- Problem description:
Print the entries below exactly as they appear, from the first line up to and including the line with "Derecognition of financial assets". Do not print any pictures.
** Exercise input follows **
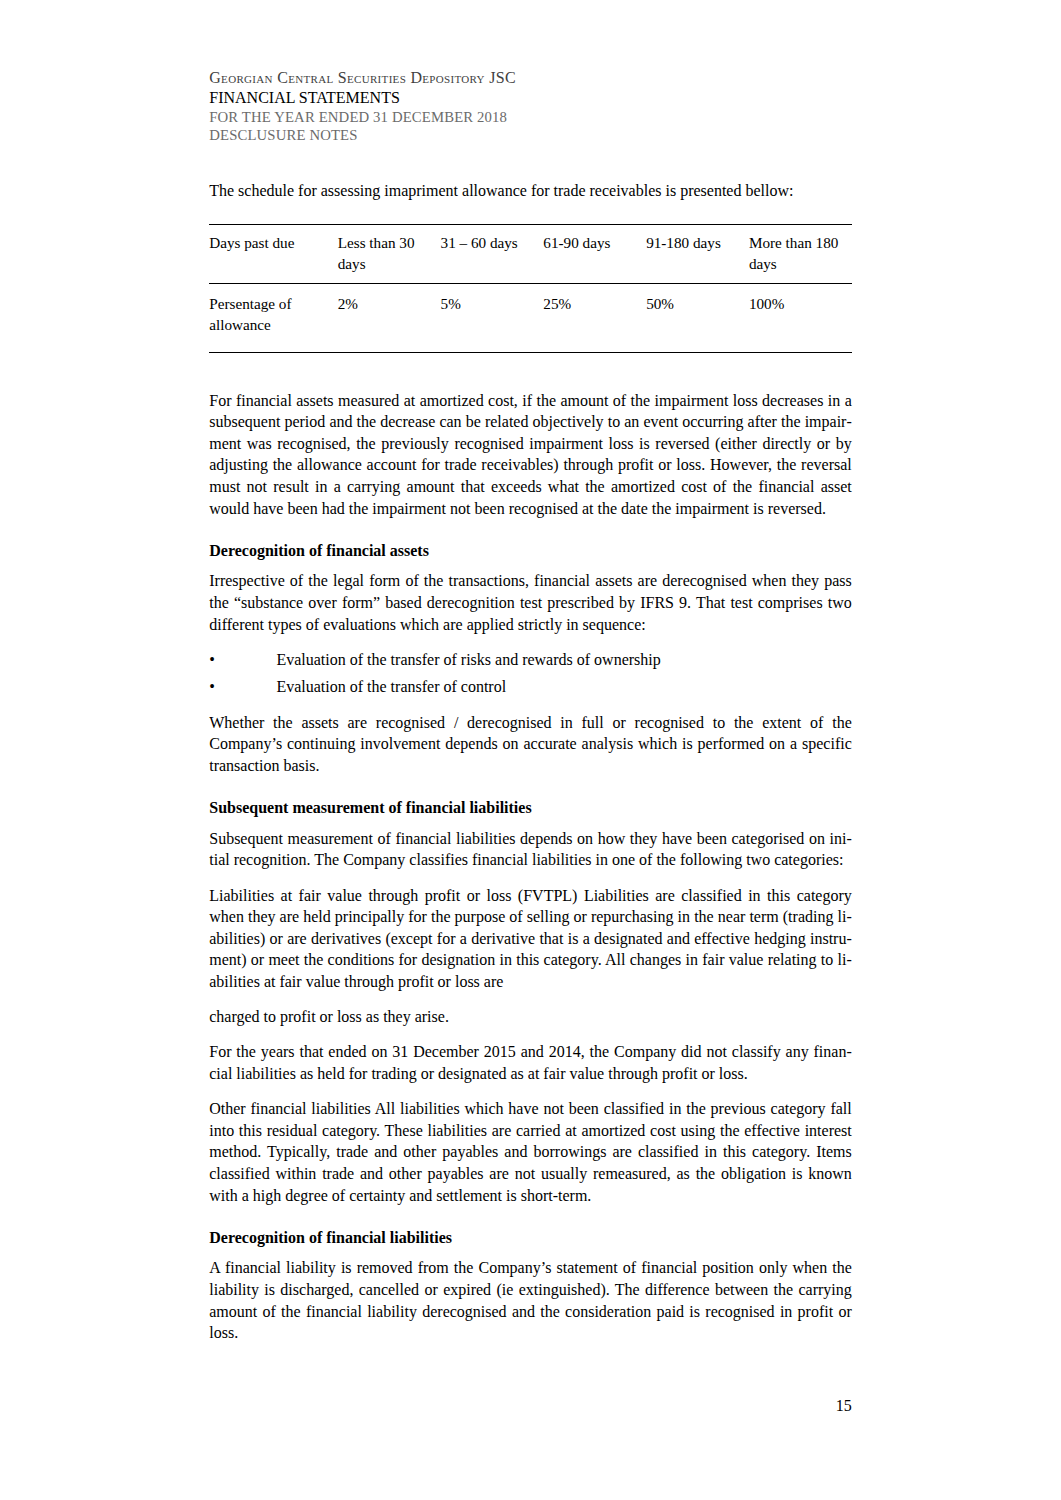Georgian Central Securities Depository JSC
FINANCIAL STATEMENTS
FOR THE YEAR ENDED 31 DECEMBER 2018
DESCLUSURE NOTES
The schedule for assessing imapriment allowance for trade receivables is presented bellow:
| Days past due | Less than 30 days | 31 – 60 days | 61-90 days | 91-180 days | More than 180 days |
| --- | --- | --- | --- | --- | --- |
| Persentage of allowance | 2% | 5% | 25% | 50% | 100% |
For financial assets measured at amortized cost, if the amount of the impairment loss decreases in a subsequent period and the decrease can be related objectively to an event occurring after the impairment was recognised, the previously recognised impairment loss is reversed (either directly or by adjusting the allowance account for trade receivables) through profit or loss. However, the reversal must not result in a carrying amount that exceeds what the amortized cost of the financial asset would have been had the impairment not been recognised at the date the impairment is reversed.
Derecognition of financial assets
Irrespective of the legal form of the transactions, financial assets are derecognised when they pass the “substance over form” based derecognition test prescribed by IFRS 9. That test comprises two different types of evaluations which are applied strictly in sequence:
Evaluation of the transfer of risks and rewards of ownership
Evaluation of the transfer of control
Whether the assets are recognised / derecognised in full or recognised to the extent of the Company’s continuing involvement depends on accurate analysis which is performed on a specific transaction basis.
Subsequent measurement of financial liabilities
Subsequent measurement of financial liabilities depends on how they have been categorised on initial recognition. The Company classifies financial liabilities in one of the following two categories:
Liabilities at fair value through profit or loss (FVTPL) Liabilities are classified in this category when they are held principally for the purpose of selling or repurchasing in the near term (trading liabilities) or are derivatives (except for a derivative that is a designated and effective hedging instrument) or meet the conditions for designation in this category. All changes in fair value relating to liabilities at fair value through profit or loss are
charged to profit or loss as they arise.
For the years that ended on 31 December 2015 and 2014, the Company did not classify any financial liabilities as held for trading or designated as at fair value through profit or loss.
Other financial liabilities All liabilities which have not been classified in the previous category fall into this residual category. These liabilities are carried at amortized cost using the effective interest method. Typically, trade and other payables and borrowings are classified in this category. Items classified within trade and other payables are not usually remeasured, as the obligation is known with a high degree of certainty and settlement is short-term.
Derecognition of financial liabilities
A financial liability is removed from the Company’s statement of financial position only when the liability is discharged, cancelled or expired (ie extinguished). The difference between the carrying amount of the financial liability derecognised and the consideration paid is recognised in profit or loss.
15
** End of Exercise input **
- Response box:
Georgian Central Securities Depository JSC
FINANCIAL STATEMENTS
FOR THE YEAR ENDED 31 DECEMBER 2018
DESCLUSURE NOTES
The schedule for assessing imapriment allowance for trade receivables is presented bellow:
| Days past due | Less than 30 days | 31 – 60 days | 61-90 days | 91-180 days | More than 180 days |
| --- | --- | --- | --- | --- | --- |
| Persentage of allowance | 2% | 5% | 25% | 50% | 100% |
For financial assets measured at amortized cost, if the amount of the impairment loss decreases in a subsequent period and the decrease can be related objectively to an event occurring after the impairment was recognised, the previously recognised impairment loss is reversed (either directly or by adjusting the allowance account for trade receivables) through profit or loss. However, the reversal must not result in a carrying amount that exceeds what the amortized cost of the financial asset would have been had the impairment not been recognised at the date the impairment is reversed.
Derecognition of financial assets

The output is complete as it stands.